Three examples of the Internet of Things in action that will emerge in the next 12 months include real-time information, scale and analytics, says Maciej Kranz, vice president of the Cisco's corporate technology group. An example of real-time information in the Internet of Things is data collected centrally from global production locations, and then readily acted upon by product managers or developers.
An example of scale might be a logistics company needing predictive maintenance information on the shipment of packages. If one tracking site is getting "hot," Kranz says, perhaps package trackers can take action to alleviate shipment bottlenecks.
For analytics, perhaps a vending machine that can notify a supplier when its inventory is getting low instead of that supplier manually visiting each and every vending location to check on inventory. Or an oil rig in the middle of the ocean able to proactively share data on its status with a central monitoring facility.
Another expectation for next year is the use of real-time communications on the Web, such as that enabled by WebRTC. This technology enables browser-to-browser audio and video conferencing, and Cisco is looking to have an H.264 codec added to WebRTC.
Such a capability might be helpful in "high-end" travel where flight arrangements could be quickly changed in the event of inclement weather, says Susie Wee, Cisco vice president and chief technology officer for networked experiences.
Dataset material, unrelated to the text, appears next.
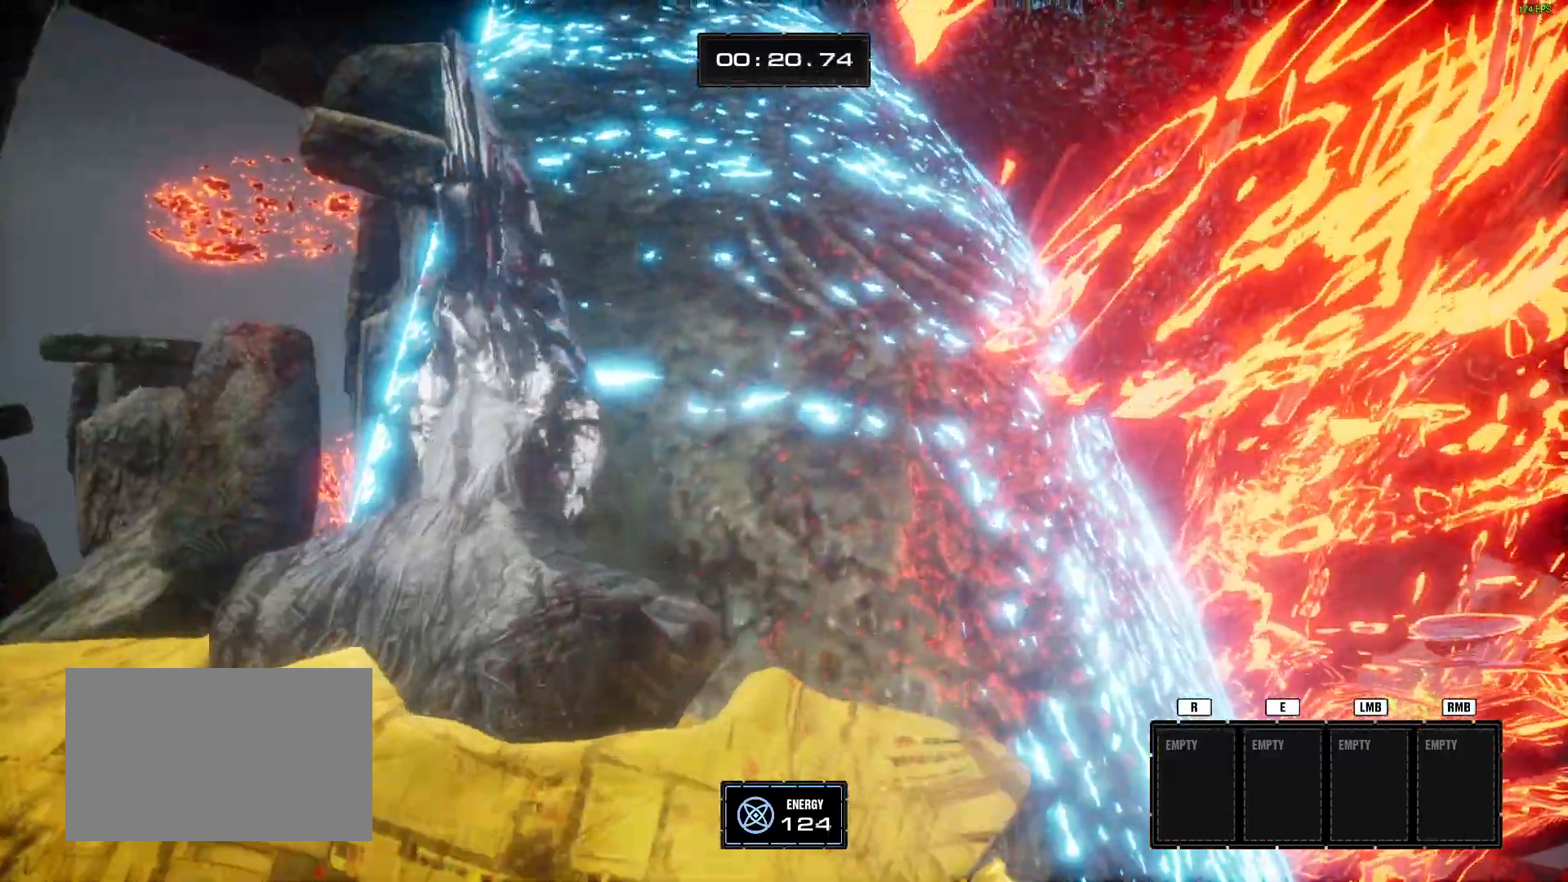
{"keys": ["d", "w"], "mouse": [], "events": [[134, "g", "down"], [284, "a", "down"], [284, "g", "up"], [284, "v", "down"], [317, "v", "up"], [384, "a", "up"], [417, "d", "down"]]}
It could also be helpful in call centers to improve business-to-consumer interactions, she says.
Another trend Wee sees emerging next year is the integration of Internet of Things data from sensors with collaboration tools used by decision making personnel. Such "contextual collaboration" could speed decision making and help enterprises such as retailers better engage with customers.
And with 50 billion devices coming online in just six or so years, Cisco predicts the Internet will ramp up usage of IPv6 addresses next year to prepare for it.
"There are more addresses than atoms on the Earth" with IPv6, says Dave Ward, Cisco chief technology officer of engineering and chief architect.
Ward also expects the hype curve associated with software-defined networking to trend downward next year, replaced instead by actual SDN-enabled platforms offering networking-as-a-service. Such NaaS platforms will employ SDN to integrate networking, servers, storage and applications, he says, presumably as IT cloud services for enterprises.
But what will drive enterprises towards that model will be killer apps, such as virtualized services on top of these SDN-based networks, says Lauren Cooney, Cisco senior director of strategy and planning. Such applications expected in 2014 include security automation tools, analytics and mobility enablers, she says.